Assignment -
Return the listing below exactly, with the pictures dropped.

Supplied information -
*****

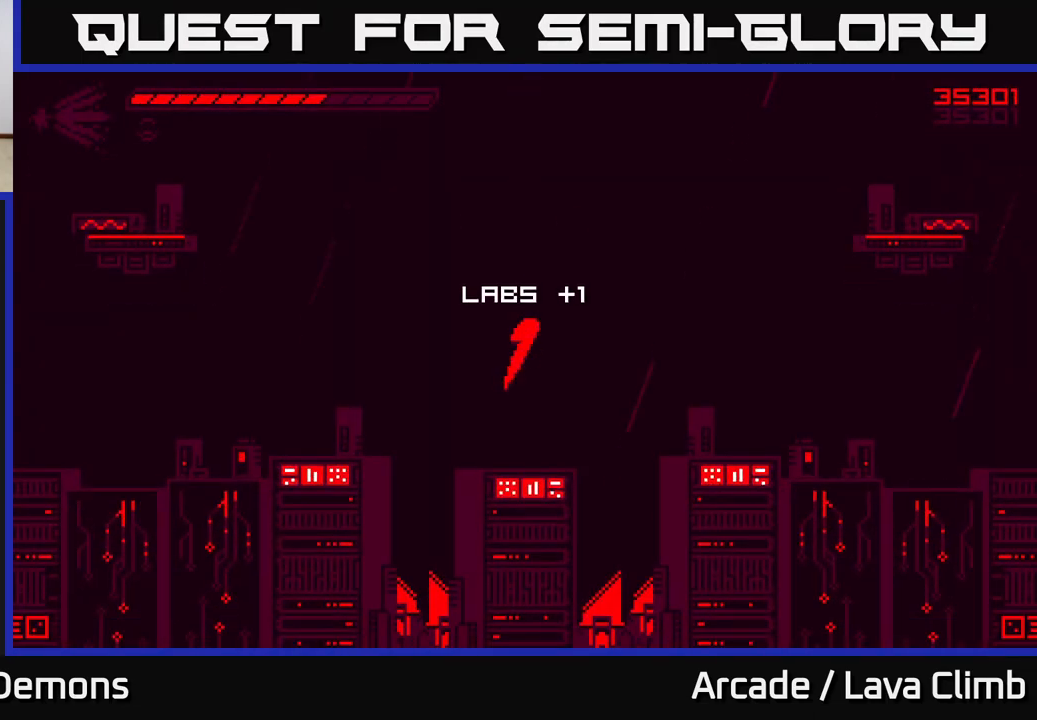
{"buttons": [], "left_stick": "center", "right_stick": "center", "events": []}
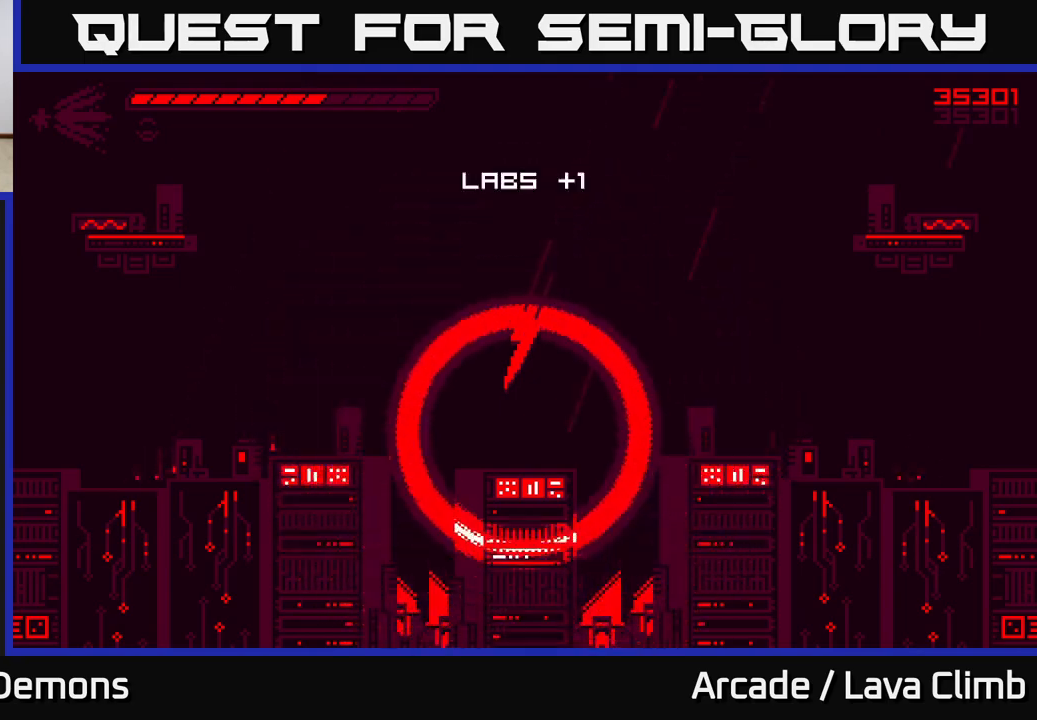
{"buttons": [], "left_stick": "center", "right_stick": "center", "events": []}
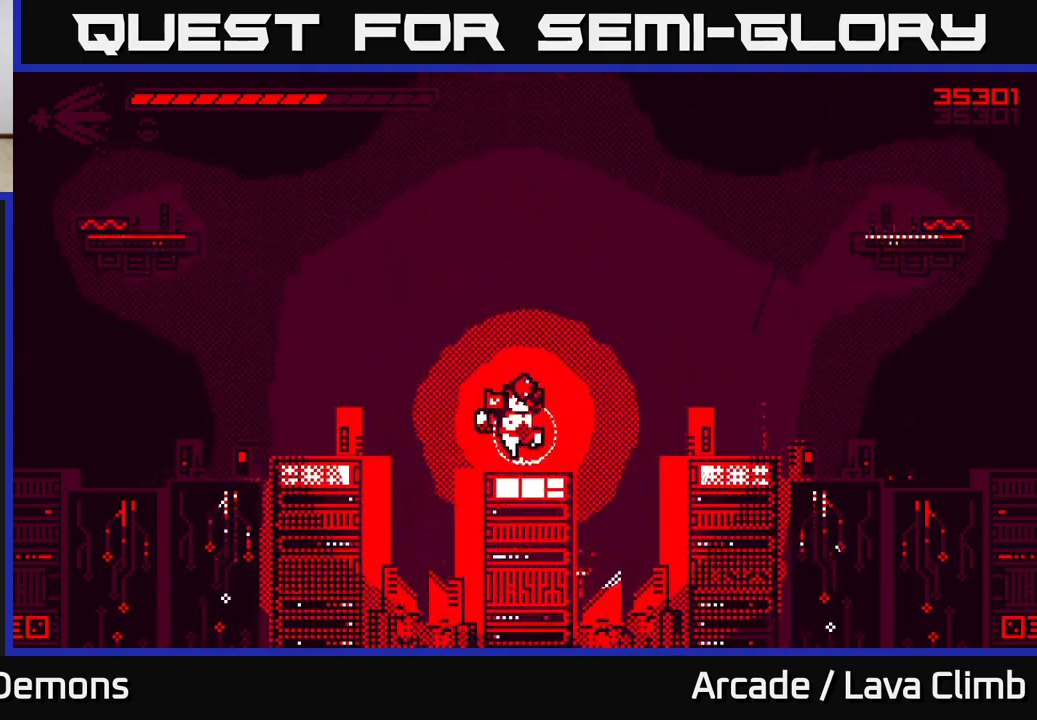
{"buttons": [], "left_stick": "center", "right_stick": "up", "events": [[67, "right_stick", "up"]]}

*****

Response for this exercise -
{"buttons": [], "left_stick": "center", "right_stick": "center", "events": []}
{"buttons": [], "left_stick": "center", "right_stick": "center", "events": []}
{"buttons": [], "left_stick": "center", "right_stick": "up", "events": [[67, "right_stick", "up"]]}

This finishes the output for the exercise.